Passage shown →
★ ★ ★ ★ ★

You can also try cleaning the cat. Neither of these are smart fixes imho but they may ' get you by' - but just to test. Be aware the extender may cause a lean code !
The extender will cause the rear O2 sensor voltage to 'flat-line' and look like the cat is working. This is your clue to replace the cat - assuming all the other suspects have been eliminated/replaced with correct ,new parts - coils,O2 sensors,plugs,vac leaks all other related codes.

Timco 04-29-2017 08:56 PM

Um, you just answered a thread from over a year ago....

Better late than never.

Tweetdriver63 12-09-2019 12:44 PM

Waking up a sleeping thread
 
I know it's been a few years since anybody posted to this thread, but I have a question.

According to what I've read here, and what my Durametric tells me, both of my cats are excrement. The sensor voltage behind both cats is all over the place. Before I go spending a bunch of money, can I tell from Durametric of the sensors giving me those readings are good? Resistance on the sensors on both sides shows basically zero (steady) behind the cats, and both show a steady value forward of the cats too (sorry I didn't note the actual values forward, but with both bank's showing, the line for the value forward of the cats showed both at an identical value and unwavering.

Is that how good sensors should read?

And BTW, which cats are we actually talking about? The ones that are part of the exhaust manifolds, or the ones downstream, just prior to the muffler?

Also, since cats cost as much as they do, I'm thinking I'll just replace the system with a Fabspeed exhaust from Pelican Parts. Specifically, Pelican Parts part number FAB-986-MAXKT-M. It looks to me like it replaces everything aft of the exhaust manifolds. If I replace the entire system, including replacing the OEM manifolds with headers (eliminating those cats), what problems am I likely to run into? I don't care about emissions, since we don't have emissions testing where I live. More interested in what effect that would have due to (i'm guessing) eliminating the O2 sensors in question.

★ ★ ★ ★ ★

Problems to solve →
1. In the forum thread, rewrite the part starting at "And BTW, which" and ending at "to the muffler?", putting "tailpipe" in place of "muffler".
2. Answer these questions from the forum thread:
(a) What does the extender cause the rear O2 sensor voltage to do?
(b) What Pelican Parts part number is given for the Fabspeed exhaust?
(c) Why does the poster not care about emissions?

Provided information →
★ ★ ★ ★ ★

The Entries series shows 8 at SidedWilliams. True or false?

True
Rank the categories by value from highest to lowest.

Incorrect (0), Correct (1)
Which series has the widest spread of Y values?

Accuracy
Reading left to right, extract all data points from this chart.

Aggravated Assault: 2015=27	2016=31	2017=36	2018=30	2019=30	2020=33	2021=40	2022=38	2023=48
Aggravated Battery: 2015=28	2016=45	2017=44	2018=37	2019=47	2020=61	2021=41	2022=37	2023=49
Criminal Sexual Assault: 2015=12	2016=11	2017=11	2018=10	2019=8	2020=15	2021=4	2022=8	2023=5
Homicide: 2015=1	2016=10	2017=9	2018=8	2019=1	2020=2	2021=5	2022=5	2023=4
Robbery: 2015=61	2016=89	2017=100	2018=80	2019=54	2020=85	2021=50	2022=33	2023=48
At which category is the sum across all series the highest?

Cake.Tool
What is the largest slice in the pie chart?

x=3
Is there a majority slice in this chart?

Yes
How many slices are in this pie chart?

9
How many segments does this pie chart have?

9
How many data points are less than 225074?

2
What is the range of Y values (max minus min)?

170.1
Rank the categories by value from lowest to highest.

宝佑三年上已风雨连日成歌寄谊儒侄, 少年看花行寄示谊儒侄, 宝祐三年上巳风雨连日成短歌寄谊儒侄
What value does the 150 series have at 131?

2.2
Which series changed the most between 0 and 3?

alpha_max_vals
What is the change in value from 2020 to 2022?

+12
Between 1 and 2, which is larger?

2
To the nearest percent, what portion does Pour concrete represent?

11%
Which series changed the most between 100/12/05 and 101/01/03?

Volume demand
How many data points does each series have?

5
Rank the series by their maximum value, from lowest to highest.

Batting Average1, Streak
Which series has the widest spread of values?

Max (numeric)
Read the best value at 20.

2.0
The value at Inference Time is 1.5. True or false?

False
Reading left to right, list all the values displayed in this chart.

★ ★ ★ ★ ★

Task-by-task results →
1.
And BTW, which cats are we actually talking about? The ones that are part of the exhaust manifolds, or the ones downstream, just prior to the tailpipe?

2.
(a) It makes the voltage "flat-line," so the cat looks like it is working.
(b) FAB-986-MAXKT-M.
(c) There is no emissions testing where the poster lives.